In typical case, loading speed will be limited by speed of storage you're loading data from--i.e. hard drive.

If you want it to be faster, you'll need to use faster storage, f.e. multiple hard drives joined in a RAID scheme.

If your data can be reasonably compressed, do that. Try to find algorithm which will use exactly as much CPU power as you have---less than that and your external storage speed will be limiting factor; more than that and your CPU speed will be limiting factor. If your compression algorithm can use multiple cores, then multithreading can be useful.

If your data are somehow predictable, you might want to come up with custom compression scheme. F.e. if consecutive numbers are close to each other, you might want to store differences between numbers---this might help compression efficiency.

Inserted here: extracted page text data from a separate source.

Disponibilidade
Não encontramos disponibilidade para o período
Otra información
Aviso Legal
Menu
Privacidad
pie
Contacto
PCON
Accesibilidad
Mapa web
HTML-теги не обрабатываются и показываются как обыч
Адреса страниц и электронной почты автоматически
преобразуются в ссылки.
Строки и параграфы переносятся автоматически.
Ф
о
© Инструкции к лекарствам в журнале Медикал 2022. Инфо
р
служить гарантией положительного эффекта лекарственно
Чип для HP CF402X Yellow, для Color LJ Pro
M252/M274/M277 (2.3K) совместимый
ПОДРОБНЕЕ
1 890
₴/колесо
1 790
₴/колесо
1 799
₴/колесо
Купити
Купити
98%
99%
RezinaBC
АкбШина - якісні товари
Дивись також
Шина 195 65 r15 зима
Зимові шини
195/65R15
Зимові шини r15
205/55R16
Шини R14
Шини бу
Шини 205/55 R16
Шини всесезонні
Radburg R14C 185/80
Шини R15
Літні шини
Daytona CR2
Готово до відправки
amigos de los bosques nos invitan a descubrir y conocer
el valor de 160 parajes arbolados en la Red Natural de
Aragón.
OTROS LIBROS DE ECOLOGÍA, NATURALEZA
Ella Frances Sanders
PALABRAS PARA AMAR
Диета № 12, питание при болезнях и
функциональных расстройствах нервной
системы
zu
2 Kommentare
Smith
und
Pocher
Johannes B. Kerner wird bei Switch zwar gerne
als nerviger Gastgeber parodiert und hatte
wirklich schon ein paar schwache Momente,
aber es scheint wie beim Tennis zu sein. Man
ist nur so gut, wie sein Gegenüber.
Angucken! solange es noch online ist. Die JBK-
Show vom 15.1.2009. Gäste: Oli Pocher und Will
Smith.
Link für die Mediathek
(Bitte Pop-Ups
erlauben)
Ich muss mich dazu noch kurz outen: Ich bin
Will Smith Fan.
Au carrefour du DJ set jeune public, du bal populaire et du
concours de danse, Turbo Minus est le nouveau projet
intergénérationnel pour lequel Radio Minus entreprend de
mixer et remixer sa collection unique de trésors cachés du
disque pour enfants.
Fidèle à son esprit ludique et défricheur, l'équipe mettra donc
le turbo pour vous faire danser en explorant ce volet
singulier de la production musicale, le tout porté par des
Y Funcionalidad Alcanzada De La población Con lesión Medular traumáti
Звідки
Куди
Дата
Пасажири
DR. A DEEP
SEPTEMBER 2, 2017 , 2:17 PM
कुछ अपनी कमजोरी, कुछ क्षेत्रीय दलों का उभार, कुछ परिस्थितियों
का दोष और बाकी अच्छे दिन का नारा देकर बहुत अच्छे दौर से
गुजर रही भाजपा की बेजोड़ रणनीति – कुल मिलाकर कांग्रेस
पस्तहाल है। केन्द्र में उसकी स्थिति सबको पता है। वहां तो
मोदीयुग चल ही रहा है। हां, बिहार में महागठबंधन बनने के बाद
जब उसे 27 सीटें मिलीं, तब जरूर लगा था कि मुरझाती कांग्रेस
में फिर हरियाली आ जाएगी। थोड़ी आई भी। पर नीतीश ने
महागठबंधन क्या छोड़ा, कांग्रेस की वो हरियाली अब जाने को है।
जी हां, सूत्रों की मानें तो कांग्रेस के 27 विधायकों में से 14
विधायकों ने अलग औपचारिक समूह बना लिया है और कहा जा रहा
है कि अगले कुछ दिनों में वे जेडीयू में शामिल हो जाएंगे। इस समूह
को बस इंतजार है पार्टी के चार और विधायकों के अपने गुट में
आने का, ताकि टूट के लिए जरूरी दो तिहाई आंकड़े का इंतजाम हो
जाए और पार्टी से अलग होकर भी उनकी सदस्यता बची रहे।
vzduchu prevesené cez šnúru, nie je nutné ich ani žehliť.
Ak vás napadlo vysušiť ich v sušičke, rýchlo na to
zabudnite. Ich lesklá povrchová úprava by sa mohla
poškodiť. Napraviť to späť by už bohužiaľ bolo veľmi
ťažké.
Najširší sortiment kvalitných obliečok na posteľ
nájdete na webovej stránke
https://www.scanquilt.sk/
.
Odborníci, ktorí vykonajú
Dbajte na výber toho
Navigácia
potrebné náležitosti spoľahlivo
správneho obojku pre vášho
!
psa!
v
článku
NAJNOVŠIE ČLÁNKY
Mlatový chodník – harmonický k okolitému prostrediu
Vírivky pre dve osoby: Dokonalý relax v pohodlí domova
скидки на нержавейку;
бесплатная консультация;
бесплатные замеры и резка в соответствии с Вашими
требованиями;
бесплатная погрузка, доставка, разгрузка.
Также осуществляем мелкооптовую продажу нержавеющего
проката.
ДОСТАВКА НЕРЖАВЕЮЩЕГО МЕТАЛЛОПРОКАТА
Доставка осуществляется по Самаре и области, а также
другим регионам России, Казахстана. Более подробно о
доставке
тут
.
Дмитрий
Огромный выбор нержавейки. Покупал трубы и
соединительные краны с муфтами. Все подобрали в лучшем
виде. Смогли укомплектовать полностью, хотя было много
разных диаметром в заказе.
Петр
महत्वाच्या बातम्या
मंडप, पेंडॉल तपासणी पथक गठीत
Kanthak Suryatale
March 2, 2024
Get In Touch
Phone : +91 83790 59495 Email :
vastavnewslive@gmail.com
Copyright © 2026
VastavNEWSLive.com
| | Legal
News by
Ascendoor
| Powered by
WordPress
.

Do you really need double precision? Maybe floats will do the job? Maybe you don't need full range of doubles? For example if you need full 53 bits of mantissa precision, but need only to store numbers between -1.0 and 1.0, you can try to chop few bits per number by not storing exponents in full range.


Making this parallel would be a bad idea unless you're running on a SSD. The limiting factor is going to be the disk IO--and if you run two threads the head is going to be jumping back and forth between the two areas being read. This will slow it down a lot more than any possible speedup from parallelization.

Remember that drives are MECHANICAL devices and insanely slow compared to the processor. If you can do a million instructions in order to avoid a single head seek you will still come out ahead.

Also, once the file is on disk make sure to defrag the disk to ensure it's in one contiguous block.


That does not sound like a good idea to me. 350,000,000 * 8 bytes = 2,800,000,000 bytes. Even if you manage to avoid the OutOfMemoryException the process may be swapping in/out of the page file anyway. You might as well leave the data in the file and load smaller chucks as they are needed. The point is that just because you can allocate that much memory does not mean you should.


With a suitable disk configuration, splitting into multiple files across disks would make sense - and reading each file in a separate thread would then work nicely (if you've some stripyness - RAID whatever :) - then it could make sense to read from a single file with multiple threads).

I think you're on a hiding to nothing attempting this with a single physical disk, though.


Just saw this : .NET 4.0 has support for memory mapped files. That would be a very fast way to do it, and no support required for parallelization etc.